──────── Texte de la page ────────
Chanel

 

 

Envahi par une forêt d’arbres, le Grand Palais se métamorphose une nouvelle fois pour Chanel. Au milieu de la dense végétation pépient d’invisibles oiseaux, leur chant accompagne les visiteurs. Dans une clairière surgit un amphithéâtre à l’antique, aux gradins de bois brut. Le décor est planté, le podium est sur la scène en sable blanc, à plat. Puis arrivent les hôtes des bois, mannequins Chanel aux tailleurs et robes de tweed, jambes gainées de maxi cuissardes. Autour des épaules, des effets de manches ajoutés, façon cape, déstructurent la silhouette, l’encadrent. Les tailleurs en tweed (légers) se dessinent dans les couleurs iconiques de la maison, noir, blanc et aussi beige, rose, bleu …

Après le jour, des robes de cocktail, légères où la couleur vient animer et réveiller la nature. Bouquets de fleurs où s’épanouissent marguerites, anémones… avec le savoir faire des ateliers couture.
──────── Matériel d'étude ────────
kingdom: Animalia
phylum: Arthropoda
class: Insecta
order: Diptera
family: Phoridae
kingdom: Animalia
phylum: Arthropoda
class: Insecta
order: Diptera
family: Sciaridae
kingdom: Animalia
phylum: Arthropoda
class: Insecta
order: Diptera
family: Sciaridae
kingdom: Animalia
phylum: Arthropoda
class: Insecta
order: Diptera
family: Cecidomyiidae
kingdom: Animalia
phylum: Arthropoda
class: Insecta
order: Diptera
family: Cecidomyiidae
────────
──────── Matériel d'étude ────────
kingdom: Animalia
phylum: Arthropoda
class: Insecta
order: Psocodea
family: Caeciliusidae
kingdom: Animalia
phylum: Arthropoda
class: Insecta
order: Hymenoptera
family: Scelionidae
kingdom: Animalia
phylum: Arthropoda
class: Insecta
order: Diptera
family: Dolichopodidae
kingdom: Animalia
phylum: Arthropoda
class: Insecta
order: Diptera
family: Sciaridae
────────
──────── Matériel d'étude ────────
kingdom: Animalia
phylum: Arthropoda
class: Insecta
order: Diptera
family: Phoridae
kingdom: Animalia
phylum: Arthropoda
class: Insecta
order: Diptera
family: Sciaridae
────────
Consignes
[A] Résumez en deux phrases le texte sur le défilé Chanel.
[B] Écrivez la suite du texte sur le défilé Chanel, après sa dernière phrase.
Les lignes n'ont aucun rôle dans ce travail.

Réponses
[A] Pour Chanel, le Grand Palais est envahi par une forêt où surgit, dans une clairière, un amphithéâtre à l'antique aux gradins de bois brut, avec un podium sur une scène en sable blanc. Les mannequins y présentent des tailleurs et robes de tweed, avec des maxi cuissardes et des effets de manches façon cape, puis des robes de cocktail légères ornées de bouquets de fleurs.

[B]
Le maquillage (Peter Philips) des filles est accentué. Ourlé de faux cils, l’oeil charbonneux ajoute des effets de tulle. Sur les coiffures, en grappes presque anarchiques, mousseline effilochée, plumes…

 

Photos Vincent Lappartient

En guise de final, un manifeste charmant pour le mariage gay avec deux mariées accompagnées d’un bambin.